I have some 3/4" AraucoPly AC23/32 S2S and some unlabeled 1/4" marine grade plywood. These were left over from past home renovations.

The Arauco product is the second best grade that they make, and has a very nice smooth finish without flaws. The marine grade has a little rougher finish without flaws.

Would a laminate of these two plywoods be okay for slingshot material? If so, would there be any limitations on their use in slingshots?

Thanks


----------



## flipgun (Nov 14, 2012)

A quick Google leads me to say a definite yes.


----------



## jockotobling (Feb 7, 2016)

Thanks flip. I want to do some cutting and carving, but don't want to mess up nice wood, or not have something tangible to show for my efforts.


----------



## flipgun (Nov 14, 2012)

Please put those fears aside. I have worked for hours to make sawdust, blisters and really nice firewood. If you burn up wood and time? So what? My slingshot habit has never cost me as much as cigarettes did and beer does and never paid me as well as the compliments and advice of my Peers, (Which is freely given and invaluable).


----------



## WeldItWill (May 12, 2016)

flipgun said:


> Please put those fears aside. I have worked for hours to make sawdust, blisters and really nice firewood. If you burn up wood and time? So what? My slingshot habit has never cost me as much as cigarettes did and beer does and never paid me as well as the compliments and advice of my Peers, (Which is freely given and invaluable).

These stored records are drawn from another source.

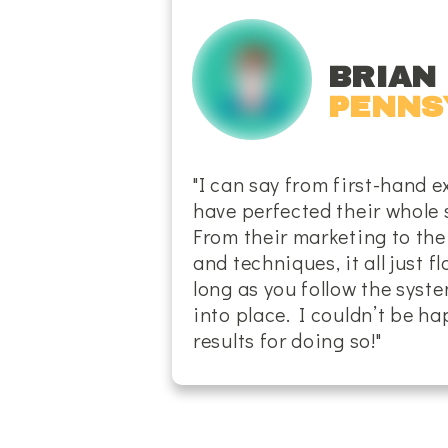
BRIAN 
PENNS
"I can say from first-hand e
have perfected their whole 
From their marketing to the
and techniques, it all just f
long as you follow the system
into place. I couldn’t be h
results for doing so!"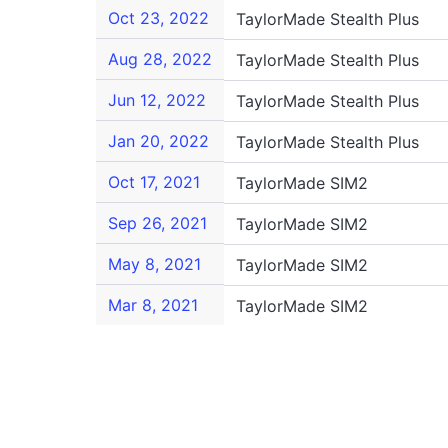
Oct 23, 2022
TaylorMade Stealth Plus
Aug 28, 2022
TaylorMade Stealth Plus
Jun 12, 2022
TaylorMade Stealth Plus
Jan 20, 2022
TaylorMade Stealth Plus
Oct 17, 2021
TaylorMade SIM2
Sep 26, 2021
TaylorMade SIM2
May 8, 2021
TaylorMade SIM2
Mar 8, 2021
TaylorMade SIM2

As a fairly new enthusiast, I couldn't agree more with your post, flipgun. As a newbie to making slingshots, I've made several mistakes and have cut many frames that were better suited for kindling than an actual sling frame. As with most anything, the more you practice, the better you get. Even though my work is far from artful pieces, the compliments and advice are what helps drive me to do better or keep doing some of the same things just depending on the situation.


----------



## Ibojoe (Mar 13, 2016)

Go for it. Just make sure that the treated plywood is dry. Should work nicely.


----------



## jockotobling (Feb 7, 2016)

Thanks for the advice and encouragement. I will glue up some thicker laminate, and cut and carve away!


----------